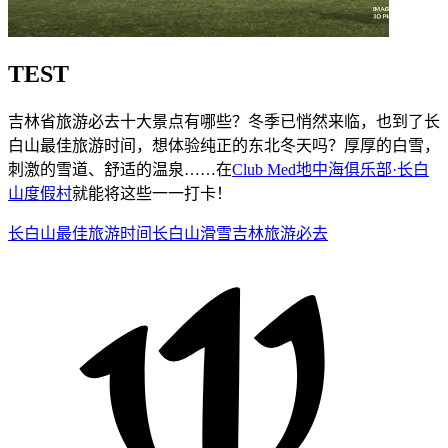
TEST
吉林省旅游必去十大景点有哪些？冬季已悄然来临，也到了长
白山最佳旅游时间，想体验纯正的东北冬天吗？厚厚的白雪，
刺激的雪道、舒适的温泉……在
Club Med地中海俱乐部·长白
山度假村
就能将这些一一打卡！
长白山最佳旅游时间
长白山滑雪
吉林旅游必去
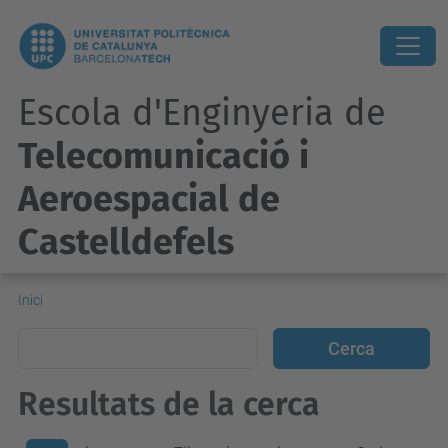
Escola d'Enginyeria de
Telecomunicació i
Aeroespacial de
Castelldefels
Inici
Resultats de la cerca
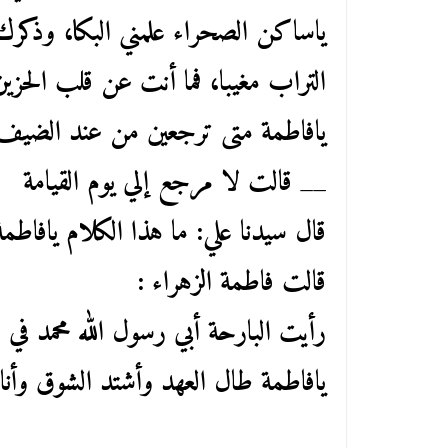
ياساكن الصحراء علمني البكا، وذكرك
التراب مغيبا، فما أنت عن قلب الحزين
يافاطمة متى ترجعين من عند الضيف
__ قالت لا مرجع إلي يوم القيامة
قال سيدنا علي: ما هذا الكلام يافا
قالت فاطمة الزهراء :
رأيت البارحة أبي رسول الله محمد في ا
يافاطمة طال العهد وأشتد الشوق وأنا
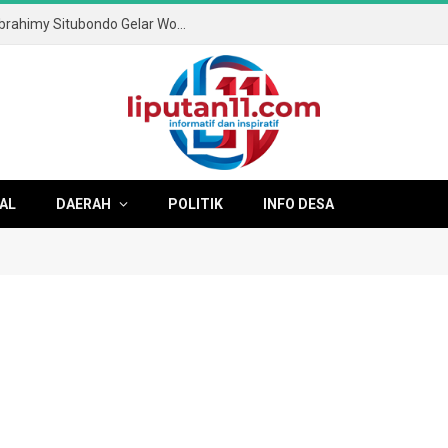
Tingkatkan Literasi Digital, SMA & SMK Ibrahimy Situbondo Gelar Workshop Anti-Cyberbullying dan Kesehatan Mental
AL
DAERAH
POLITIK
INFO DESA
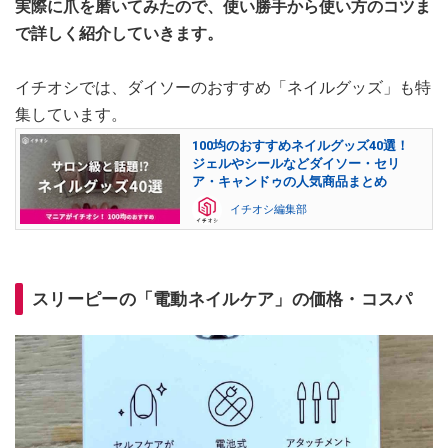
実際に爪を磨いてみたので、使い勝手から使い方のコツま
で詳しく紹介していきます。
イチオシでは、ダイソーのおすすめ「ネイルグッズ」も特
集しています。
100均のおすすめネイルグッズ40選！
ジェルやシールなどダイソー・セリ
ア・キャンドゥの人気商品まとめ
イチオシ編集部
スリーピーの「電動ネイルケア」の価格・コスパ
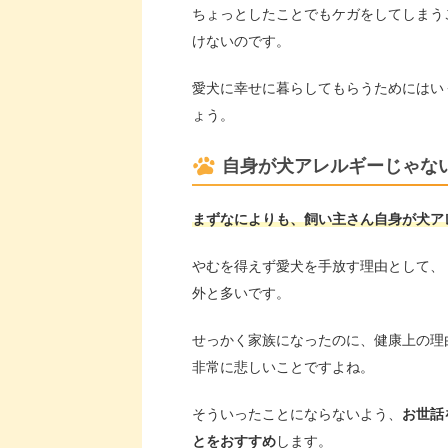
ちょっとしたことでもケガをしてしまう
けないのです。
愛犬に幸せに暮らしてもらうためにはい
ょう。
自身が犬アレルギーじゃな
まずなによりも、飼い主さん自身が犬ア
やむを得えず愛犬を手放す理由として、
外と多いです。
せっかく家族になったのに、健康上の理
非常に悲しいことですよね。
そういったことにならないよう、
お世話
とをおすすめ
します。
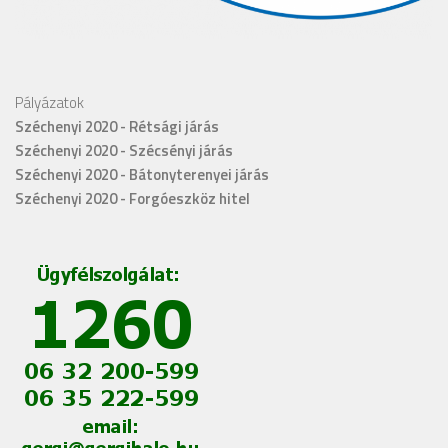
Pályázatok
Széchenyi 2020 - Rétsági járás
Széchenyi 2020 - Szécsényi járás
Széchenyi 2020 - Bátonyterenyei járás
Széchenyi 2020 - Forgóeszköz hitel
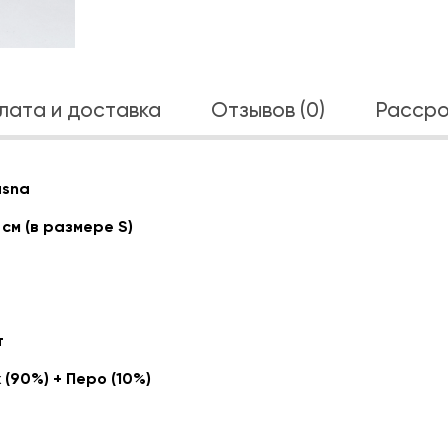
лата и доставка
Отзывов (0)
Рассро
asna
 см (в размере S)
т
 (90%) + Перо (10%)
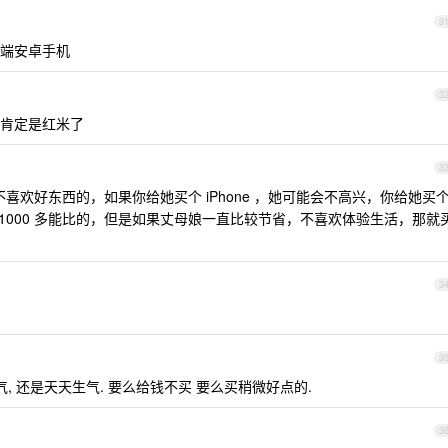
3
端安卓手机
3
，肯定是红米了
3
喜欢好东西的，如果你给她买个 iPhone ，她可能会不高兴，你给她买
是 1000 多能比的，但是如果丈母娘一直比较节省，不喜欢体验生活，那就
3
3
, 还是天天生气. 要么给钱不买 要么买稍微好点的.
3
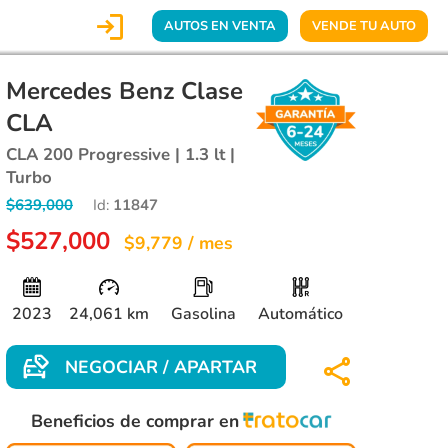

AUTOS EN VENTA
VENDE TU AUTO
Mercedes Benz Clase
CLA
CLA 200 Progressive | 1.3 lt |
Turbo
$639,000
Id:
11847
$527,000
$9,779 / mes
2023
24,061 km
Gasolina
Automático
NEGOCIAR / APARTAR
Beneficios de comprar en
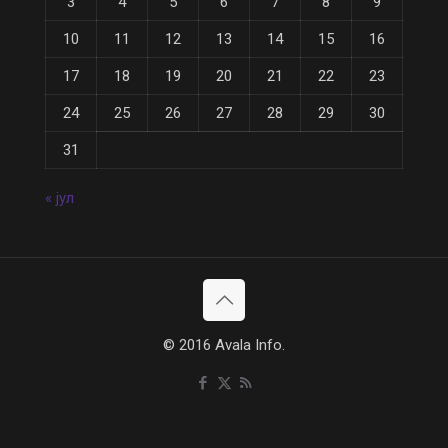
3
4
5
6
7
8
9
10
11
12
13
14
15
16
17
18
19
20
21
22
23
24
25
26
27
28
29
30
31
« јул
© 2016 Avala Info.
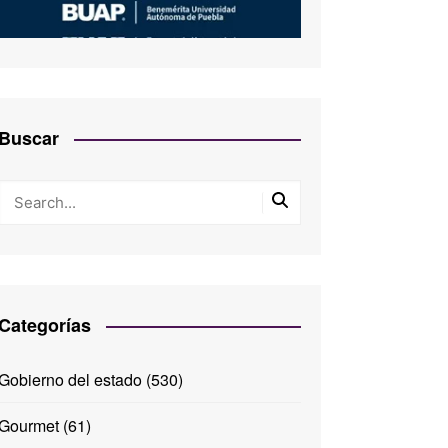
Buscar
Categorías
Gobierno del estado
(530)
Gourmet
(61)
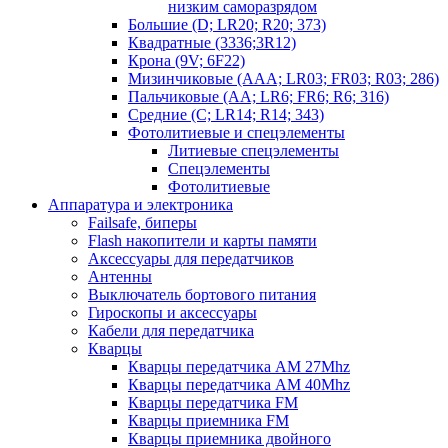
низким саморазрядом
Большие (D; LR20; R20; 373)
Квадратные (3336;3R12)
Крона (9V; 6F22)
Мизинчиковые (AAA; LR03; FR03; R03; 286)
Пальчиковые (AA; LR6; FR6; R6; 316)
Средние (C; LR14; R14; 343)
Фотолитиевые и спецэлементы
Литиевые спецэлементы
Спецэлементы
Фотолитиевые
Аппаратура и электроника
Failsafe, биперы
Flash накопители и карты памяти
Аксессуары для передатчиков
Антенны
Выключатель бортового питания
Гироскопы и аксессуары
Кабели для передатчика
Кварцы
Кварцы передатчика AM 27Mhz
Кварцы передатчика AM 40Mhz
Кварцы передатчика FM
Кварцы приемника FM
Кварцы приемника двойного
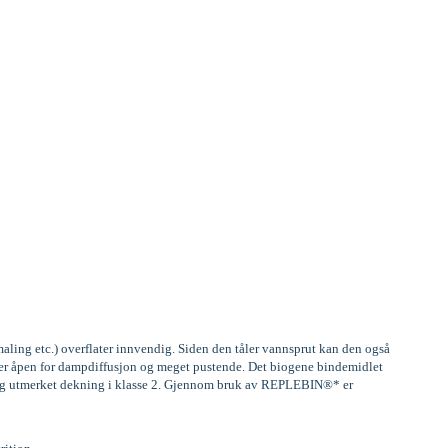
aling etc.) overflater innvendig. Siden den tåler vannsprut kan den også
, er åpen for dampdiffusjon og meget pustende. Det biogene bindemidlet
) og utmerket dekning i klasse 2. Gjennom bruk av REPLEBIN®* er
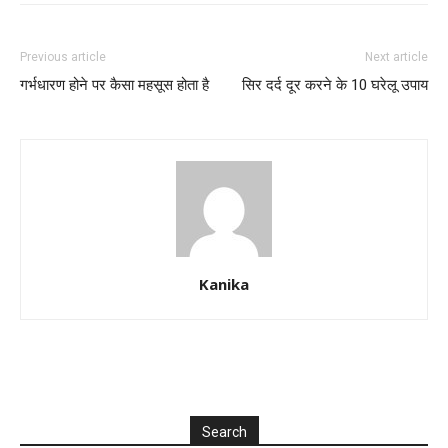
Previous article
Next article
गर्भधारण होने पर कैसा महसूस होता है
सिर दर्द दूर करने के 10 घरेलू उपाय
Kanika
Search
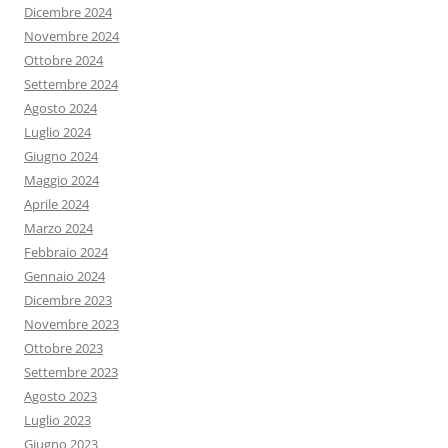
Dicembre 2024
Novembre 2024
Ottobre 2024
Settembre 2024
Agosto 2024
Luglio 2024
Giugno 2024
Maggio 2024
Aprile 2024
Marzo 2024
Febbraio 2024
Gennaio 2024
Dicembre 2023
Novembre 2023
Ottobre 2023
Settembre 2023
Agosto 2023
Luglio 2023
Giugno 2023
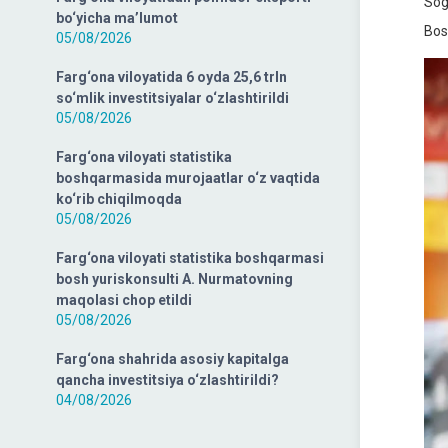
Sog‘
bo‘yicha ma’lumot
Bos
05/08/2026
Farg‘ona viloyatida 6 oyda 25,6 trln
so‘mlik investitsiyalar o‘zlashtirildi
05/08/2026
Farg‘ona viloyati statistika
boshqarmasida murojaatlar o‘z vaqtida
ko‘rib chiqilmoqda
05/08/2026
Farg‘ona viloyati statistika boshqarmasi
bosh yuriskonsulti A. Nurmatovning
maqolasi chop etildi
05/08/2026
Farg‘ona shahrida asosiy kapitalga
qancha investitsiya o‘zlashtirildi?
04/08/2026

**What you should do:**
Reproduce every line of text in the material above verbatim, omitting the pictures.

**Answer below:**
TEST
吉林省旅游必去十大景点有哪些？冬季已悄然来临，也到了长
白山最佳旅游时间，想体验纯正的东北冬天吗？厚厚的白雪，
刺激的雪道、舒适的温泉……在
Club Med地中海俱乐部·长白
山度假村
就能将这些一一打卡！
长白山最佳旅游时间
长白山滑雪
吉林旅游必去
Escola d'Enginyeria de
Telecomunicació i
Aeroespacial de
Castelldefels
Inici
Resultats de la cerca
ياساكن الصحراء علمني البكا، وذكرك
التراب مغيبا، فما أنت عن قلب الحزين
يافاطمة متى ترجعين من عند الضيف
__ قالت لا مرجع إلي يوم القيامة
قال سيدنا علي: ما هذا الكلام يافا
قالت فاطمة الزهراء :
رأيت البارحة أبي رسول الله محمد في ا
يافاطمة طال العهد وأشتد الشوق وأنا
Tingkatkan Literasi Digital, SMA & SMK Ibrahimy Situbondo Gelar Workshop Anti-Cyberbullying dan Kesehatan Mental
AL
DAERAH
POLITIK
INFO DESA
実際に爪を磨いてみたので、使い勝手から使い方のコツま
で詳しく紹介していきます。
イチオシでは、ダイソーのおすすめ「ネイルグッズ」も特
集しています。
100均のおすすめネイルグッズ40選！
ジェルやシールなどダイソー・セリ
ア・キャンドゥの人気商品まとめ
イチオシ編集部
スリーピーの「電動ネイルケア」の価格・コスパ
ちょっとしたことでもケガをしてしまう
けないのです。
愛犬に幸せに暮らしてもらうためにはい
ょう。
自身が犬アレルギーじゃな
まずなによりも、飼い主さん自身が犬ア
やむを得えず愛犬を手放す理由として、
外と多いです。
せっかく家族になったのに、健康上の理
非常に悲しいことですよね。
そういったことにならないよう、
お世話
とをおすすめ
します。
Pályázatok
Széchenyi 2020 - Rétsági járás
Széchenyi 2020 - Szécsényi járás
Széchenyi 2020 - Bátonyterenyei járás
Széchenyi 2020 - Forgóeszköz hitel
лата и доставка
Отзывов (0)
Рассро
asna
 см (в размере S)
т
 (90%) + Перо (10%)
3
端安卓手机
3
，肯定是红米了
3
喜欢好东西的，如果你给她买个 iPhone ，她可能会不高兴，你给她买
是 1000 多能比的，但是如果丈母娘一直比较节省，不喜欢体验生活，那就
3
3
, 还是天天生气. 要么给钱不买 要么买稍微好点的.
3

AUTOS EN VENTA
VENDE TU AUTO
Mercedes Benz Clase
CLA
CLA 200 Progressive | 1.3 lt |
Turbo
$639,000
Id:
11847
$527,000
$9,779 / mes
2023
24,061 km
Gasolina
Automático
NEGOCIAR / APARTAR
Beneficios de comprar en
3
4
5
6
7
8
9
10
11
12
13
14
15
16
17
18
19
20
21
22
23
24
25
26
27
28
29
30
31
« јул
© 2016 Avala Info.
Buscar
Categorías
Gobierno del estado
(530)
Gourmet
(61)
низким саморазрядом
Большие (D; LR20; R20; 373)
Квадратные (3336;3R12)
Крона (9V; 6F22)
Мизинчиковые (AAA; LR03; FR03; R03; 286)
Пальчиковые (AA; LR6; FR6; R6; 316)
Средние (C; LR14; R14; 343)
Фотолитиевые и спецэлементы
Литиевые спецэлементы
Спецэлементы
Фотолитиевые
Аппаратура и электроника
Failsafe, биперы
Flash накопители и карты памяти
Аксессуары для передатчиков
Антенны
Выключатель бортового питания
Гироскопы и аксессуары
Кабели для передатчика
Кварцы
Кварцы передатчика AM 27Mhz
Кварцы передатчика AM 40Mhz
Кварцы передатчика FM
Кварцы приемника FM
Кварцы приемника двойного
aling etc.) overflater innvendig. Siden den tåler vannsprut kan den også
, er åpen for dampdiffusjon og meget pustende. Det biogene bindemidlet
) og utmerket dekning i klasse 2. Gjennom bruk av REPLEBIN®* er
Previous article
Next article
गर्भधारण होने पर कैसा महसूस होता है
सिर दर्द दूर करने के 10 घरेलू उपाय
Kanika
Search
Dicembre 2024
Novembre 2024
Ottobre 2024
Settembre 2024
Agosto 2024
Luglio 2024
Giugno 2024
Maggio 2024
Aprile 2024
Marzo 2024
Febbraio 2024
Gennaio 2024
Dicembre 2023
Novembre 2023
Ottobre 2023
Settembre 2023
Agosto 2023
Luglio 2023
Giugno 2023
Sog‘
bo‘yicha ma’lumot
Bos
05/08/2026
Farg‘ona viloyatida 6 oyda 25,6 trln
so‘mlik investitsiyalar o‘zlashtirildi
05/08/2026
Farg‘ona viloyati statistika
boshqarmasida murojaatlar o‘z vaqtida
ko‘rib chiqilmoqda
05/08/2026
Farg‘ona viloyati statistika boshqarmasi
bosh yuriskonsulti A. Nurmatovning
maqolasi chop etildi
05/08/2026
Farg‘ona shahrida asosiy kapitalga
qancha investitsiya o‘zlashtirildi?
04/08/2026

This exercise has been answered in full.